Alors que le Conseil constitutionnel camerounais a clos, mercredi, l’examen des recours liés à la présidentielle du 12 octobre, Issa Tchiroma Bakary, candidat du Front pour le salut national du Cameroun (FSNC), a lancé un nouvel appel à la mobilisation nationale.
Depuis Garoua, sa ville natale, dans le nord du pays, l’ancien ministre de la Communication a diffusé une vidéo sur sa page Facebook, réaffirmant avoir remporté le scrutin « avec une marge écrasante » et accusant le pouvoir en place de vouloir lui « voler » sa victoire.
Dans ce message empreint de gravité et de ferveur patriotique, il s’est adressé directement à ses compatriotes : « Mes chers compatriotes, l’heure est grave. Nous n’accepterons pas de nous faire voler notre victoire. S’ils préfèrent menacer la sérénité et la paix du pays plutôt que d’admettre la défaite, nous répondrons par la détermination pacifique du peuple. J’invite tous les Camerounais, du nord au sud, de l’est à l’ouest, et partout où vous résidez dans le monde, à sortir comme un seul homme, dans la paix et dans l’amour de la patrie. Marchons pour la libération et pour la revendication de notre victoire. »
Ce discours, largement relayé sur les réseaux sociaux, s’inscrit dans une logique de résistance non violente. Tchiroma, qui affirme détenir des résultats couvrant près de 80 % du corps électoral, rejette toute proclamation en faveur du président sortant Paul Biya, 92 ans, au pouvoir depuis plus de quarante ans.
Huit recours rejetés par le Conseil constitutionnel
Quelques heures avant cette déclaration, le Conseil constitutionnel avait rejeté l’ensemble des huit recours introduits en contentieux électoral, ouvrant la voie à l’annonce officielle des résultats prévue pour le lundi 27 octobre.
Selon les juges, la majorité de ces recours avaient été déposés hors délai ou jugés non conformes. Le seul dossier examiné sur le fond, celui de Tomaïno Ndam Njoya, candidat de l’Union démocratique du Cameroun (UDC), a été déclaré irrecevable faute de preuves.

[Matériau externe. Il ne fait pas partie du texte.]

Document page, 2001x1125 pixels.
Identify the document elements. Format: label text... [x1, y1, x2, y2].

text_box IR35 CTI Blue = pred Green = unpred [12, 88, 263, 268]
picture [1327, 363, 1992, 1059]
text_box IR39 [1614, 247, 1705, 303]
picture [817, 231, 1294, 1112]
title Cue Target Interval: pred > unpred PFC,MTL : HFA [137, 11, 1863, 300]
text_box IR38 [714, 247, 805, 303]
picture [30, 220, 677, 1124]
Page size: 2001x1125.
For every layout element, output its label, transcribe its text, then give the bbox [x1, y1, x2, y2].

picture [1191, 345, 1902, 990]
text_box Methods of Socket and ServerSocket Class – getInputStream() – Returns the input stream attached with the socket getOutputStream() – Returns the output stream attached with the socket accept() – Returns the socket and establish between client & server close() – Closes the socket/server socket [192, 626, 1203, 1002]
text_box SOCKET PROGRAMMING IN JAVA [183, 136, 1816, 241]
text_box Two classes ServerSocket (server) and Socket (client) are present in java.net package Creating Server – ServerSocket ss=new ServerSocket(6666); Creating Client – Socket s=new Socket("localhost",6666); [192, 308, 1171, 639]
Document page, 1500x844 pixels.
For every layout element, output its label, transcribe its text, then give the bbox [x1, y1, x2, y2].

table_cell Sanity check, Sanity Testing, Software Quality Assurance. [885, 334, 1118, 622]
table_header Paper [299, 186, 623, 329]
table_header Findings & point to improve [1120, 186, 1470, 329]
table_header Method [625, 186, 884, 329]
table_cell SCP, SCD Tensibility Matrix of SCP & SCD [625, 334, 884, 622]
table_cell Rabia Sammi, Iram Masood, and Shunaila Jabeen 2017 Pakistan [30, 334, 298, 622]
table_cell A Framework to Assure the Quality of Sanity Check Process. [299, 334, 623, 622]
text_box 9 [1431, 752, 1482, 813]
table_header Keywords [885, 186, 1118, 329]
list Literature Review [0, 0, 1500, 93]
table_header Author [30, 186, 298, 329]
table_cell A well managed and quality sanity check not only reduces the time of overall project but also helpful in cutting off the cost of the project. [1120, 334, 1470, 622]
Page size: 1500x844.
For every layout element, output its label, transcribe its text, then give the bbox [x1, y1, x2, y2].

Les autres candidats, Joshua Osih (SDF) et Cabral Libii (PCRN), ont retiré leurs plaintes sans en préciser les raisons, laissant Issa Tchiroma Bakary seul dans sa contestation du processus électoral.
Réactions mesurées du gouvernement
La sortie médiatique du candidat du FSNC n’a pas provoqué de réaction officielle majeure. Le ministère de la Communication l’a qualifiée de « non-événement ». De son côté, Grégoire Owona, ministre du Travail et secrétaire général adjoint du RDPC, a estimé que Tchiroma « prend l’élection présidentielle pour une plaisanterie » :
> « Il n’a pas pu apporter les éléments ni à la Commission centrale, ni au contentieux. Je lui rappelle que ce sont ces instances qui décident de ce qui se passe à l’élection présidentielle. »
Pour le parti au pouvoir, le processus électoral suit son cours normal, et les appels à la mobilisation lancés par l’opposition ne devraient pas interférer avec la proclamation des résultats.
Un climat tendu dans le nord du pays
À quelques jours de cette échéance, la tension monte dans plusieurs villes du nord, bastions de Tchiroma. Des manifestations sporadiques ont été signalées à Garoua et Maroua, parfois dispersées par les forces de l’ordre.
Bien que le candidat du FSNC répète vouloir maintenir son combat dans un cadre strictement pacifique, ses déclarations traduisent la crainte d’un affrontement politique plus profond entre les institutions et la rue.
La date du 27 octobre s’annonce ainsi comme un moment décisif pour le Cameroun, partagé entre l’attente des résultats officiels et la montée des frustrations dans une partie de l’opinion.